3) Is laroux.js a finished product? Is it truly 2.x?

Starting off, my requirement list was narrow, so I deployed the first version that fulfilled that list and believed to be production-ready as 2.0. Of course the project is still missing stuff, like unit testing and wider community support.

4) I've encountered some bugs/misnomers/mobile compatibility problems/etc. Are these intentional?

Probably not. Since this is a community project, you can open an issue on GitHub and get it fixed by me or someone else from the community.

5) Who makes the design decisions? Will that person always make the decisions?

As the initiator of the project, decisions so far have been made by me (Eser Özvataf). Having said that, this is an open-source community project and it belongs to the community. I will gladly hand over project leadership and continue my contributions as a member of the community as long as leadership stays democratic and inclusive.

Technical

1) Other products are cached on CDN and load just as fast. How does being small make it faster?

The runtime performance increase is due to code optimization, not physical size. See the benchmark results.

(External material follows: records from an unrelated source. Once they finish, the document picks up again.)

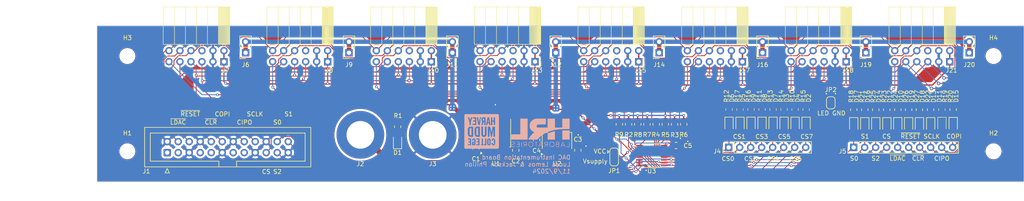
<source format=kicad_pcb>
(kicad_pcb
	(version 20240108)
	(generator "pcbnew")
	(generator_version "8.0")
	(general
		(thickness 1.6)
		(legacy_teardrops no)
	)
	(paper "A4")
	(layers
		(0 "F.Cu" signal)
		(31 "B.Cu" signal)
		(32 "B.Adhes" user "B.Adhesive")
		(33 "F.Adhes" user "F.Adhesive")
		(34 "B.Paste" user)
		(35 "F.Paste" user)
		(36 "B.SilkS" user "B.Silkscreen")
		(37 "F.SilkS" user "F.Silkscreen")
		(38 "B.Mask" user)
		(39 "F.Mask" user)
		(40 "Dwgs.User" user "User.Drawings")
		(41 "Cmts.User" user "User.Comments")
		(42 "Eco1.User" user "User.Eco1")
		(43 "Eco2.User" user "User.Eco2")
		(44 "Edge.Cuts" user)
		(45 "Margin" user)
		(46 "B.CrtYd" user "B.Courtyard")
		(47 "F.CrtYd" user "F.Courtyard")
		(48 "B.Fab" user)
		(49 "F.Fab" user)
		(50 "User.1" user)
		(51 "User.2" user)
		(52 "User.3" user)
		(53 "User.4" user)
		(54 "User.5" user)
		(55 "User.6" user)
		(56 "User.7" user)
		(57 "User.8" user)
		(58 "User.9" user)
	)
	(setup
		(stackup
			(layer "F.SilkS"
				(type "Top Silk Screen")
			)
			(layer "F.Paste"
				(type "Top Solder Paste")
			)
			(layer "F.Mask"
				(type "Top Solder Mask")
				(thickness 0.01)
			)
			(layer "F.Cu"
				(type "copper")
				(thickness 0.035)
			)
			(layer "dielectric 1"
				(type "core")
				(thickness 1.51)
				(material "FR4")
				(epsilon_r 4.5)
				(loss_tangent 0.02)
			)
			(layer "B.Cu"
				(type "copper")
				(thickness 0.035)
			)
			(layer "B.Mask"
				(type "Bottom Solder Mask")
				(thickness 0.01)
			)
			(layer "B.Paste"
				(type "Bottom Solder Paste")
			)
			(layer "B.SilkS"
				(type "Bottom Silk Screen")
			)
			(copper_finish "None")
			(dielectric_constraints no)
		)
		(pad_to_mask_clearance 0)
		(allow_soldermask_bridges_in_footprints no)
		(pcbplotparams
			(layerselection 0x00010fc_ffffffff)
			(plot_on_all_layers_selection 0x0000000_00000000)
			(disableapertmacros no)
			(usegerberextensions no)
			(usegerberattributes yes)
			(usegerberadvancedattributes yes)
			(creategerberjobfile yes)
			(dashed_line_dash_ratio 12.000000)
			(dashed_line_gap_ratio 3.000000)
			(svgprecision 4)
			(plotframeref no)
			(viasonmask no)
			(mode 1)
			(useauxorigin no)
			(hpglpennumber 1)
			(hpglpenspeed 20)
			(hpglpendiameter 15.000000)
			(pdf_front_fp_property_popups yes)
			(pdf_back_fp_property_popups yes)
			(dxfpolygonmode yes)
			(dxfimperialunits yes)
			(dxfusepcbnewfont yes)
			(psnegative no)
			(psa4output no)
			(plotreference yes)
			(plotvalue yes)
			(plotfptext yes)
			(plotinvisibletext no)
			(sketchpadsonfab no)
			(subtractmaskfromsilk no)
			(outputformat 1)
			(mirror no)
			(drillshape 1)
			(scaleselection 1)
			(outputdirectory "")
		)
	)
	(net 0 "")
	(net 1 "/muxPower")
	(net 2 "GND")
	(net 3 "/supplyPower")
	(net 4 "/VCC")
	(net 5 "/IOVcc")
	(net 6 "unconnected-(J1-Pin_15-Pad15)")
	(net 7 "unconnected-(J1-Pin_13-Pad13)")
	(net 8 "unconnected-(J1-Pin_9-Pad9)")
	(net 9 "/CIPO")
	(net 10 "/~{LDAC}")
	(net 11 "/~{CLR}")
	(net 12 "/CS_0")
	(net 13 "/SCLK")
	(net 14 "/CS_1")
	(net 15 "/S0")
	(net 16 "/S2")
	(net 17 "/S1")
	(net 18 "/CS")
	(net 19 "/CS_2")
	(net 20 "/CS_3")
	(net 21 "/CS_4")
	(net 22 "/CS_6")
	(net 23 "/CS_5")
	(net 24 "/CS_7")
	(net 25 "Net-(D10-K)")
	(net 26 "unconnected-(J1-Pin_3-Pad3)")
	(net 27 "unconnected-(J1-Pin_1-Pad1)")
	(net 28 "unconnected-(J1-Pin_7-Pad7)")
	(net 29 "Net-(D7-K)")
	(net 30 "Net-(D8-K)")
	(net 31 "Net-(D9-K)")
	(net 32 "Net-(D11-K)")
	(net 33 "Net-(D12-K)")
	(net 34 "Net-(D13-K)")
	(net 35 "Net-(D14-K)")
	(net 36 "Net-(D16-K)")
	(net 37 "Net-(D17-K)")
	(net 38 "Net-(D18-K)")
	(net 39 "Net-(D19-K)")
	(net 40 "Net-(D1-A)")
	(net 41 "Net-(D2-K)")
	(net 42 "Net-(D3-K)")
	(net 43 "Net-(D4-K)")
	(net 44 "Net-(D5-K)")
	(net 45 "Net-(D6-K)")
	(net 46 "Net-(D15-K)")
	(net 47 "Net-(JP2-B)")
	(net 48 "unconnected-(J21-Pin_6-Pad6)")
	(net 49 "unconnected-(J7-Pin_6-Pad6)")
	(net 50 "unconnected-(J8-Pin_6-Pad6)")
	(net 51 "unconnected-(J10-Pin_6-Pad6)")
	(net 52 "unconnected-(J13-Pin_6-Pad6)")
	(net 53 "unconnected-(J15-Pin_6-Pad6)")
	(net 54 "unconnected-(J17-Pin_6-Pad6)")
	(net 55 "unconnected-(J18-Pin_6-Pad6)")
	(net 56 "/COPI")
	(net 57 "/~{RESET}")
	(footprint "Package_SO:TSSOP-16_4.4x5mm_P0.65mm" (layer "F.Cu") (at 168.0825 139.98))
	(footprint "Capacitor_SMD:C_0805_2012Metric" (layer "F.Cu") (at 151.02 138.75 90))
	(footprint "Capacitor_SMD:C_0805_2012Metric" (layer "F.Cu") (at 127.5 138.24 -90))
	(footprint "LED_SMD:LED_0805_2012Metric" (layer "F.Cu") (at 217.268888 132.9 -90))
	(footprint "Connector_PinSocket_2.54mm:PinSocket_2x06_P2.54mm_Horizontal" (layer "F.Cu") (at 165.071428 118.3 -90))
	(footprint "Connector_PinHeader_2.54mm:PinHeader_1x08_P2.54mm_Vertical" (layer "F.Cu") (at 185.84 138.1 90))
	(footprint "Resistor_SMD:R_0805_2012Metric" (layer "F.Cu") (at 222.353332 129.4 -90))
	(footprint "LED_SMD:LED_0805_2012Metric" (layer "F.Cu") (at 219.817776 132.9 -90))
	(footprint "Connector_PinSocket_2.54mm:PinSocket_2x06_P2.54mm_Horizontal" (layer "F.Cu") (at 212.957142 118.3 -90))
	(footprint "Connector_PinSocket_2.54mm:PinSocket_2x06_P2.54mm_Horizontal" (layer "F.Cu") (at 117.185714 118.3 -90))
	(footprint "Connector_PinSocket_2.54mm:PinSocket_2x06_P2.54mm_Horizontal" (layer "F.Cu") (at 69.3 118.3 -90))
	(footprint "Jumper:SolderJumper-3_P1.3mm_Bridged12_RoundedPad1.0x1.5mm" (layer "F.Cu") (at 159.4 140.3 -90))
	(footprint "Resistor_SMD:R_0805_2012Metric" (layer "F.Cu") (at 214.72 129.4 -90))
	(footprint "Capacitor_SMD:C_0805_2012Metric" (layer "F.Cu") (at 173.7 137.65))
	(footprint "Resistor_SMD:R_0805_2012Metric" (layer "F.Cu") (at 193.548571 129.3375 -90))
	(footprint "MountingHole:MountingHole_3.2mm_M3" (layer "F.Cu") (at 47 139))
	(footprint "MountingHole:MountingHole_3.2mm_M3" (layer "F.Cu") (at 247 117))
	(footprint "Package_TO_SOT_SMD:SOT-223-3_TabPin2" (layer "F.Cu") (at 146.2 136.55 90))
	(footprint "Resistor_SMD:R_0805_2012Metric" (layer "F.Cu") (at 224.895556 129.3875 -90))
	(footprint "LED_SMD:LED_0805_2012Metric" (layer "F.Cu") (at 237.686664 132.85 -90))
	(footprint "Package_TO_SOT_SMD:TO-252-3_TabPin2" (layer "F.Cu") (at 132.0625 134.685 90))
	(footprint "Capacitor_SMD:C_0805_2012Metric" (layer "F.Cu") (at 141.5 136.35 -90))
	(footprint "Resistor_SMD:R_0805_2012Metric" (layer "F.Cu") (at 173.34571 132.76 90))
	(footprint "Resistor_SMD:R_0805_2012Metric" (layer "F.Cu") (at 227.391112 129.4 -90))
	(footprint "LED_SMD:LED_0805_2012Metric" (layer "F.Cu") (at 224.886664 132.8875 -90))
	(footprint "LED_SMD:LED_0805_2012Metric" (layer "F.Cu") (at 235.086664 132.825 -90))
	(footprint "LED_SMD:LED_0805_2012Metric" (layer "F.Cu") (at 198.634285 132.8 -90))
	(footprint "Resistor_SMD:R_0805_2012Metric"
		(layer "F.Cu")
		(uuid "5
... [853336 chars truncated]
</source>
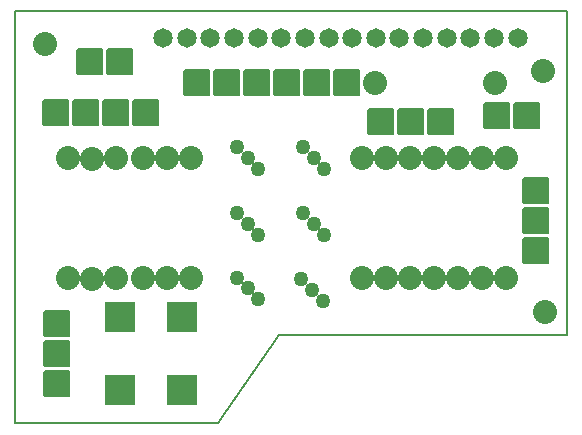
<source format=gbr>
G04 PROTEUS GERBER X2 FILE*
%TF.GenerationSoftware,Labcenter,Proteus,8.5-SP0-Build22067*%
%TF.CreationDate,2017-11-28T10:59:28+00:00*%
%TF.FileFunction,Soldermask,Bot*%
%TF.FilePolarity,Negative*%
%TF.Part,Single*%
%FSLAX45Y45*%
%MOMM*%
G01*
%TA.AperFunction,Material*%
%ADD22C,2.032000*%
%AMPPAD015*
4,1,36,
-1.016000,1.143000,
1.016000,1.143000,
1.041970,1.140470,
1.065980,1.133200,
1.087580,1.121650,
1.106290,1.106290,
1.121650,1.087570,
1.133200,1.065980,
1.140470,1.041970,
1.143000,1.016000,
1.143000,-1.016000,
1.140470,-1.041970,
1.133200,-1.065980,
1.121650,-1.087570,
1.106290,-1.106290,
1.087580,-1.121650,
1.065980,-1.133200,
1.041970,-1.140470,
1.016000,-1.143000,
-1.016000,-1.143000,
-1.041970,-1.140470,
-1.065980,-1.133200,
-1.087580,-1.121650,
-1.106290,-1.106290,
-1.121650,-1.087570,
-1.133200,-1.065980,
-1.140470,-1.041970,
-1.143000,-1.016000,
-1.143000,1.016000,
-1.140470,1.041970,
-1.133200,1.065980,
-1.121650,1.087570,
-1.106290,1.106290,
-1.087580,1.121650,
-1.065980,1.133200,
-1.041970,1.140470,
-1.016000,1.143000,
0*%
%ADD23PPAD015*%
%ADD24C,1.270000*%
%AMPPAD017*
4,1,36,
-1.143000,-1.016000,
-1.143000,1.016000,
-1.140470,1.041970,
-1.133200,1.065980,
-1.121650,1.087580,
-1.106290,1.106290,
-1.087570,1.121650,
-1.065980,1.133200,
-1.041970,1.140470,
-1.016000,1.143000,
1.016000,1.143000,
1.041970,1.140470,
1.065980,1.133200,
1.087570,1.121650,
1.106290,1.106290,
1.121650,1.087580,
1.133200,1.065980,
1.140470,1.041970,
1.143000,1.016000,
1.143000,-1.016000,
1.140470,-1.041970,
1.133200,-1.065980,
1.121650,-1.087580,
1.106290,-1.106290,
1.087570,-1.121650,
1.065980,-1.133200,
1.041970,-1.140470,
1.016000,-1.143000,
-1.016000,-1.143000,
-1.041970,-1.140470,
-1.065980,-1.133200,
-1.087570,-1.121650,
-1.106290,-1.106290,
-1.121650,-1.087580,
-1.133200,-1.065980,
-1.140470,-1.041970,
-1.143000,-1.016000,
0*%
%ADD25PPAD017*%
%AMPPAD018*
4,1,36,
-1.143000,1.270000,
1.143000,1.270000,
1.168970,1.267470,
1.192980,1.260200,
1.214580,1.248650,
1.233290,1.233290,
1.248650,1.214570,
1.260200,1.192980,
1.267470,1.168970,
1.270000,1.143000,
1.270000,-1.143000,
1.267470,-1.168970,
1.260200,-1.192980,
1.248650,-1.214570,
1.233290,-1.233290,
1.214580,-1.248650,
1.192980,-1.260200,
1.168970,-1.267470,
1.143000,-1.270000,
-1.143000,-1.270000,
-1.168970,-1.267470,
-1.192980,-1.260200,
-1.214580,-1.248650,
-1.233290,-1.233290,
-1.248650,-1.214570,
-1.260200,-1.192980,
-1.267470,-1.168970,
-1.270000,-1.143000,
-1.270000,1.143000,
-1.267470,1.168970,
-1.260200,1.192980,
-1.248650,1.214570,
-1.233290,1.233290,
-1.214580,1.248650,
-1.192980,1.260200,
-1.168970,1.267470,
-1.143000,1.270000,
0*%
%ADD26PPAD018*%
%ADD28C,1.651000*%
%TA.AperFunction,Profile*%
%ADD17C,0.203200*%
D22*
X+4152900Y+1498600D03*
X+4152900Y+482600D03*
D23*
X+3098800Y+1803400D03*
X+3352800Y+1803400D03*
X+3606800Y+1803400D03*
X+1536700Y+2133600D03*
X+1790700Y+2133600D03*
X+2044700Y+2133600D03*
X+2298700Y+2133600D03*
X+2552700Y+2133600D03*
X+2806700Y+2133600D03*
X+342900Y+1879600D03*
X+596900Y+1879600D03*
X+850900Y+1879600D03*
X+1104900Y+1879600D03*
D24*
X+1878698Y+1588402D03*
X+1968500Y+1498600D03*
X+2058303Y+1408797D03*
X+1878697Y+1029602D03*
X+1968500Y+939800D03*
X+2058302Y+849997D03*
X+1878697Y+483502D03*
X+1968500Y+393700D03*
X+2058302Y+303897D03*
X+2437497Y+1588402D03*
X+2527300Y+1498600D03*
X+2617102Y+1408797D03*
X+2437498Y+1029603D03*
X+2527300Y+939800D03*
X+2617103Y+849998D03*
X+2424798Y+470803D03*
X+2514600Y+381000D03*
X+2604403Y+291198D03*
D22*
X+1485900Y+1498600D03*
X+1485899Y+482600D03*
X+1282700Y+1498600D03*
X+1282700Y+482600D03*
X+1079500Y+1498600D03*
X+1079500Y+482600D03*
X+850899Y+1498600D03*
X+850900Y+482600D03*
X+647700Y+1485899D03*
X+647701Y+469899D03*
X+444500Y+1498598D03*
X+444500Y+482598D03*
X+2933700Y+1498600D03*
X+2933700Y+482600D03*
X+3136900Y+1498600D03*
X+3136900Y+482600D03*
X+3543300Y+1498600D03*
X+3543300Y+482600D03*
X+3340100Y+1498600D03*
X+3340100Y+482600D03*
X+3949700Y+1498600D03*
X+3949700Y+482600D03*
X+3746500Y+1498600D03*
X+3746500Y+482600D03*
D25*
X+4406900Y+711200D03*
X+4406900Y+965200D03*
X+4406900Y+1219200D03*
D26*
X+1409700Y-469900D03*
X+1409700Y+150100D03*
X+889000Y-469900D03*
X+889000Y+150100D03*
D23*
X+889000Y+2311400D03*
X+635000Y+2311400D03*
D25*
X+355600Y+88900D03*
X+355600Y-165100D03*
X+355600Y-419100D03*
D23*
X+4076700Y+1854199D03*
X+4330700Y+1854199D03*
D22*
X+3048000Y+2133600D03*
X+4064000Y+2133600D03*
D28*
X+1254300Y+2514600D03*
X+1454300Y+2514600D03*
X+1654300Y+2514600D03*
X+1854300Y+2514600D03*
X+2054300Y+2514600D03*
X+2254300Y+2514600D03*
X+2454300Y+2514600D03*
X+2654300Y+2514600D03*
X+2854300Y+2514600D03*
X+3054300Y+2514600D03*
X+3254300Y+2514600D03*
X+3454300Y+2514600D03*
X+3654300Y+2514600D03*
X+3854300Y+2514600D03*
X+4054300Y+2514600D03*
X+4254300Y+2514600D03*
D22*
X+254000Y+2463800D03*
X+4483100Y+190500D03*
X+4470400Y+2235200D03*
D17*
X+0Y-749300D02*
X+1714500Y-749300D01*
X+2235200Y+0D01*
X+4673600Y+0D01*
X+0Y-749300D02*
X+0Y+2743200D01*
X+4673600Y+2743200D01*
X+4673600Y+0D02*
X+4673600Y+2743200D01*
M02*

</source>
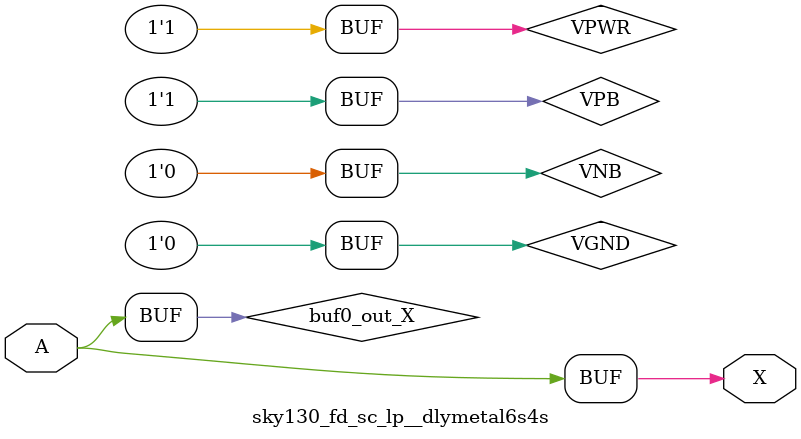
<source format=v>
/*
 * Copyright 2020 The SkyWater PDK Authors
 *
 * Licensed under the Apache License, Version 2.0 (the "License");
 * you may not use this file except in compliance with the License.
 * You may obtain a copy of the License at
 *
 *     https://www.apache.org/licenses/LICENSE-2.0
 *
 * Unless required by applicable law or agreed to in writing, software
 * distributed under the License is distributed on an "AS IS" BASIS,
 * WITHOUT WARRANTIES OR CONDITIONS OF ANY KIND, either express or implied.
 * See the License for the specific language governing permissions and
 * limitations under the License.
 *
 * SPDX-License-Identifier: Apache-2.0
*/


`ifndef SKY130_FD_SC_LP__DLYMETAL6S4S_TIMING_V
`define SKY130_FD_SC_LP__DLYMETAL6S4S_TIMING_V

/**
 * dlymetal6s4s: 6-inverter delay with output from 4th inverter on
 *               horizontal route.
 *
 * Verilog simulation timing model.
 */

`timescale 1ns / 1ps
`default_nettype none

`celldefine
module sky130_fd_sc_lp__dlymetal6s4s (
    X,
    A
);

    // Module ports
    output X;
    input  A;

    // Module supplies
    supply1 VPWR;
    supply0 VGND;
    supply1 VPB ;
    supply0 VNB ;

    // Local signals
    wire buf0_out_X;

    //  Name  Output      Other arguments
    buf buf0 (buf0_out_X, A              );
    buf buf1 (X         , buf0_out_X     );

endmodule
`endcelldefine

`default_nettype wire
`endif  // SKY130_FD_SC_LP__DLYMETAL6S4S_TIMING_V

</source>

2) Why is there an extend method on $l?

It's basically for extending existing functionality and basic module support for laroux.js's itself.

3) So it is modular?

The source code might seem modular by the physical structure but laroux.js isn't actually that so. It's tightly-coupled with its organs as a design choice. Due to this, each organ that stays in the controllable area assigns itself using extend.

4) Does it support Internet Explorer?

In previous versions I coded some polyfills to patch IE8+ to get it work with laroux.js and everything was OK. However modern browsers' usage statistics improved day by day, I considered dropping backward compatibility in early versions of 2.0.0.

5) How versioning works?

As suggested by GitHub, laroux.js follows semantic versioning.